The present government’s Interim Budget in January 2015 had reduced taxes on small cars—with an engine displacement of less than 1,000cc—by 15 percent, to let less well-off families be able to afford a car. The August Parliamentary elections may have factored into the policy decision.
Research by JB Securities (Pvt) Ltd. showed that the number of small cars registered in 2015 increased ten folds to 52,382, from 5,496 in 2014.
The total number of vehicles registered in 2015 increased to 660,199 from 427,514 in 2014 as well.
The low-tax policy had resulted in many individuals exploiting the already low interest rates to fully lease their car imports, and utilizing them extensively due to low oil prices.
Last October, the Central Bank seeing the excessive expansion in credit caused by vehicle imports directed commercial banks to set the LTV at 70 percent with immediate effect, for motor vehicle financing.
Finance Minister Ravi Karunanayake however intervened on behalf of the vehicle importers in the country and as a result the new LTV rule was delayed till December 1.
LTV cap and the uncertainty, combined with the budget cycle had also had an effect, decreasing the number of vehicles registered during the final calendar quarter of 2015.
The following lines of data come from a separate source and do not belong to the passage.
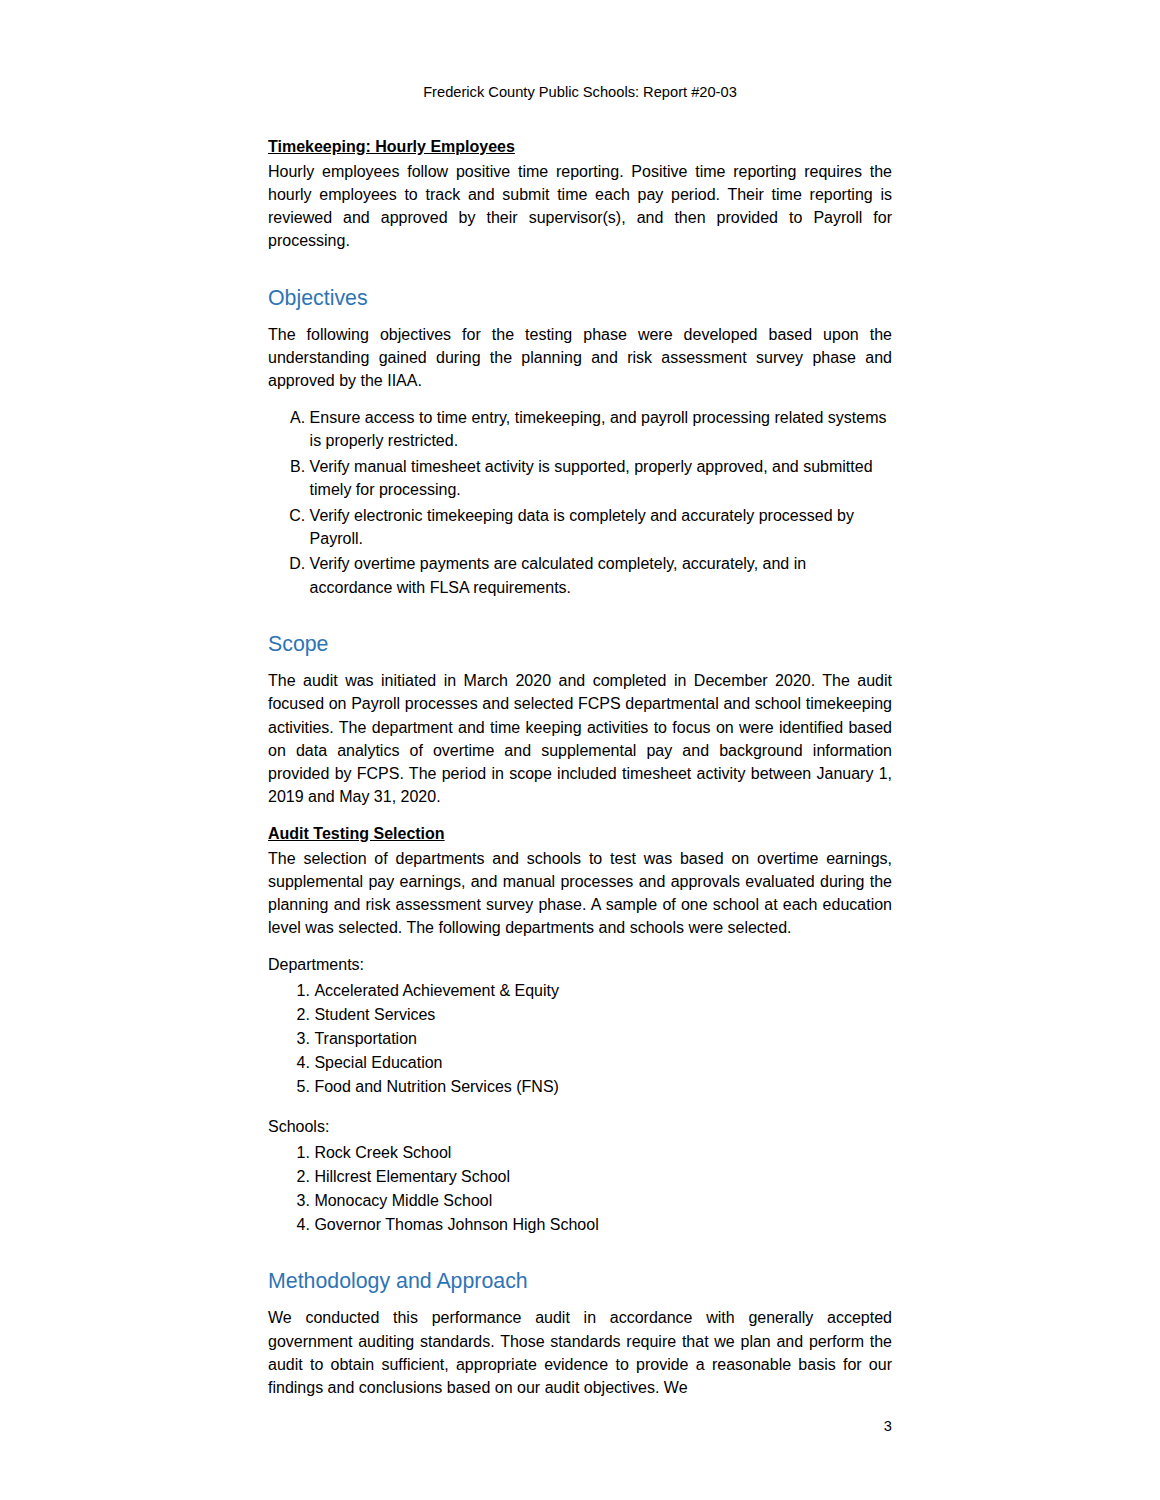Frederick County Public Schools: Report #20-03
Timekeeping: Hourly Employees
Hourly employees follow positive time reporting. Positive time reporting requires the hourly employees to track and submit time each pay period. Their time reporting is reviewed and approved by their supervisor(s), and then provided to Payroll for processing.
Objectives
The following objectives for the testing phase were developed based upon the understanding gained during the planning and risk assessment survey phase and approved by the IIAA.
Ensure access to time entry, timekeeping, and payroll processing related systems is properly restricted.
Verify manual timesheet activity is supported, properly approved, and submitted timely for processing.
Verify electronic timekeeping data is completely and accurately processed by Payroll.
Verify overtime payments are calculated completely, accurately, and in accordance with FLSA requirements.
Scope
The audit was initiated in March 2020 and completed in December 2020. The audit focused on Payroll processes and selected FCPS departmental and school timekeeping activities. The department and time keeping activities to focus on were identified based on data analytics of overtime and supplemental pay and background information provided by FCPS. The period in scope included timesheet activity between January 1, 2019 and May 31, 2020.
Audit Testing Selection
The selection of departments and schools to test was based on overtime earnings, supplemental pay earnings, and manual processes and approvals evaluated during the planning and risk assessment survey phase. A sample of one school at each education level was selected. The following departments and schools were selected.
Departments:
Accelerated Achievement & Equity
Student Services
Transportation
Special Education
Food and Nutrition Services (FNS)
Schools:
Rock Creek School
Hillcrest Elementary School
Monocacy Middle School
Governor Thomas Johnson High School
Methodology and Approach
We conducted this performance audit in accordance with generally accepted government auditing standards. Those standards require that we plan and perform the audit to obtain sufficient, appropriate evidence to provide a reasonable basis for our findings and conclusions based on our audit objectives. We
3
“There was an excess in imports last year, and now I’m also suggesting that things are tapering off fast, so I’m hoping that we can just lose this completely,” Mahendran said.
The authorities may be hoping that imports will not increase similar to the past due to increasing interest rates and the increased taxes slapped on in the 2016 Budget.’
Transport experts have continuously insisted that implementing congestion charges may be a more apt solution.
This would force some to use public transportation, while bringing in more state revenue, which could be used to improve public transportation and the road network.